Scotch Whisky is highly regarded world over (though it has been seeing its competition, especially this year from the Japanese who is trying to knock off one of the several empires of British – starting with “The” empire) and the Scots tout the Peaty flavor of the Scotch whisky as their Unique Selling Point (USP). The Peaty flavor (and indirectly the smoky flavor) is due to the decayed Vegetation (or Peat) being used as the primary fuel for curing the germinated barleys into malts in pot stills. The peat used as fuel tend to provide that peaty flavor (or smoky flavor).
To provide the background, the Highland and Islay regions of Scotland are primarily dependent on the Peat, which is available in abundance, as the fuel. Especially the remote regions of the Highland did have access for coal for centuries and so had to depend on Peat for the fuel. On othe other end, Lowlands region(around Edinburgh) has coal available which almost gives the odorless smoke while malting.
The Scots had turned this adversity into opportunity by making the Peaty flavor as their niche over centuries. Today, with coal freely available, distilleries tend to use Peat to accentuate the taste of the Scotches and control the level of Peaty flavor as per the requirements.

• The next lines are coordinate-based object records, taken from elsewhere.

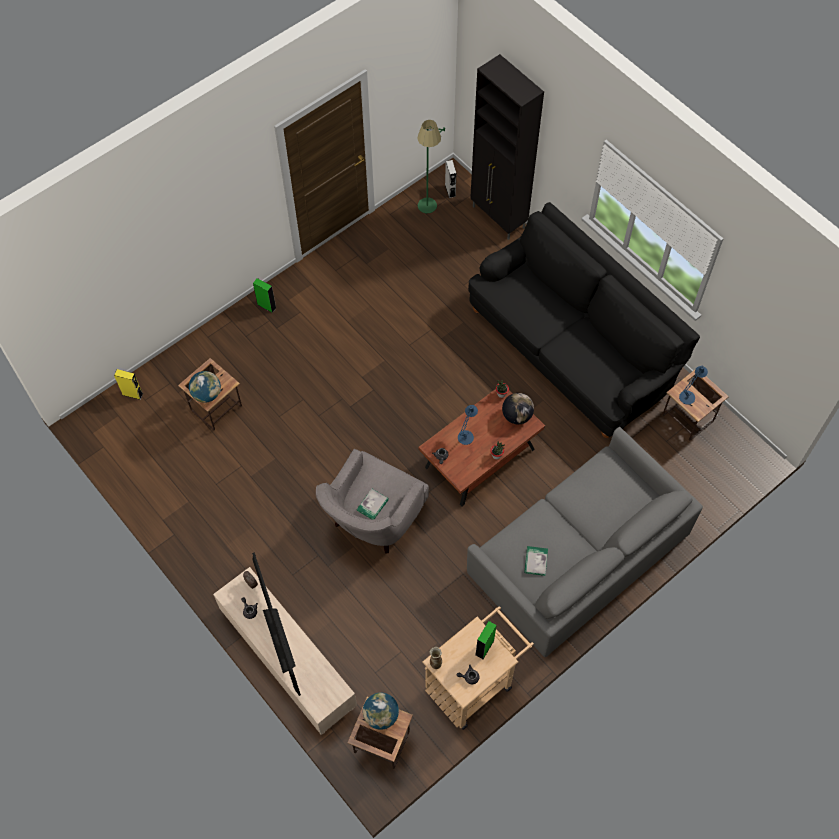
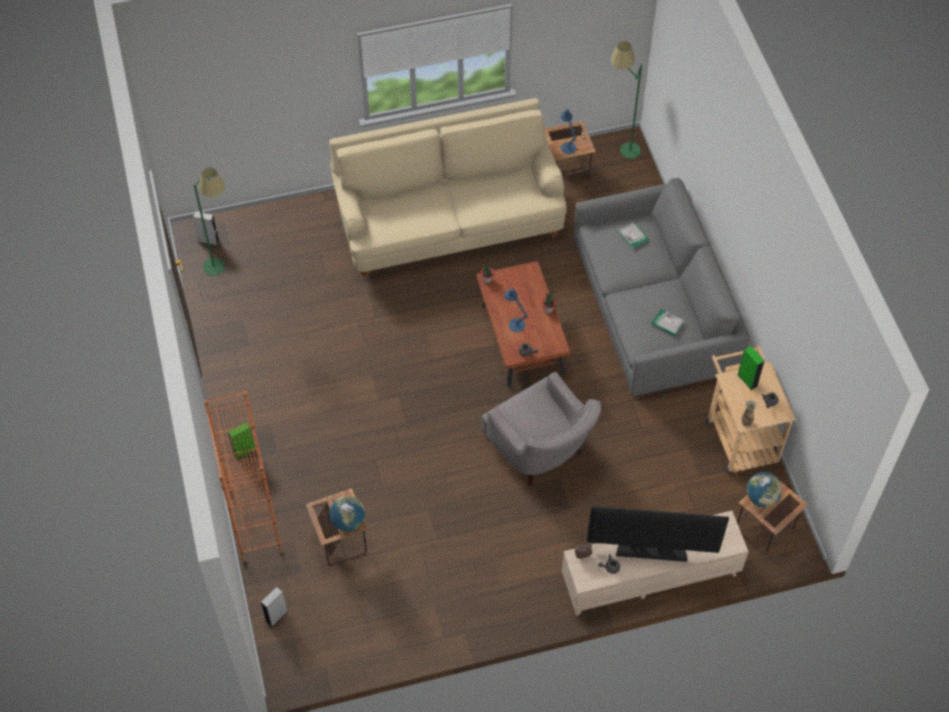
camera: 65 degrees left, 5 degrees down
(132, 394) = (276, 616): yellow speaker -> grey speaker
(206, 343) = (255, 523): none -> orange bookcase
(372, 505) = (547, 427): book -> book (633, 236)
(498, 218) = (268, 216): black cabinet -> none
(517, 416) = (516, 277): globe -> none
(571, 349) = (449, 222): black sofa -> beige sofa
(743, 453) = (620, 150): none -> green floor lamp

Leading the pack of Peaty Scotches are Ardbergs, Laphroaigs, Lagavulins etc. while on the other end, the milder ones are Scapa 14 years, Glenlivet and Glenfiddich. Below is the Scotch map I have been using for years for reference. I will leave it to one’s conclusion whether Peaty flavor is overrated or not but have provided the background. Many Scotch aficionados prefer the Peaty ones while my personal preference are the more milder ones – Glenfiddich, Scapa 16 and Aberlour and many of my friends who do not have the knowledge of Scotches, preferred the milder ones when both flavors were offered.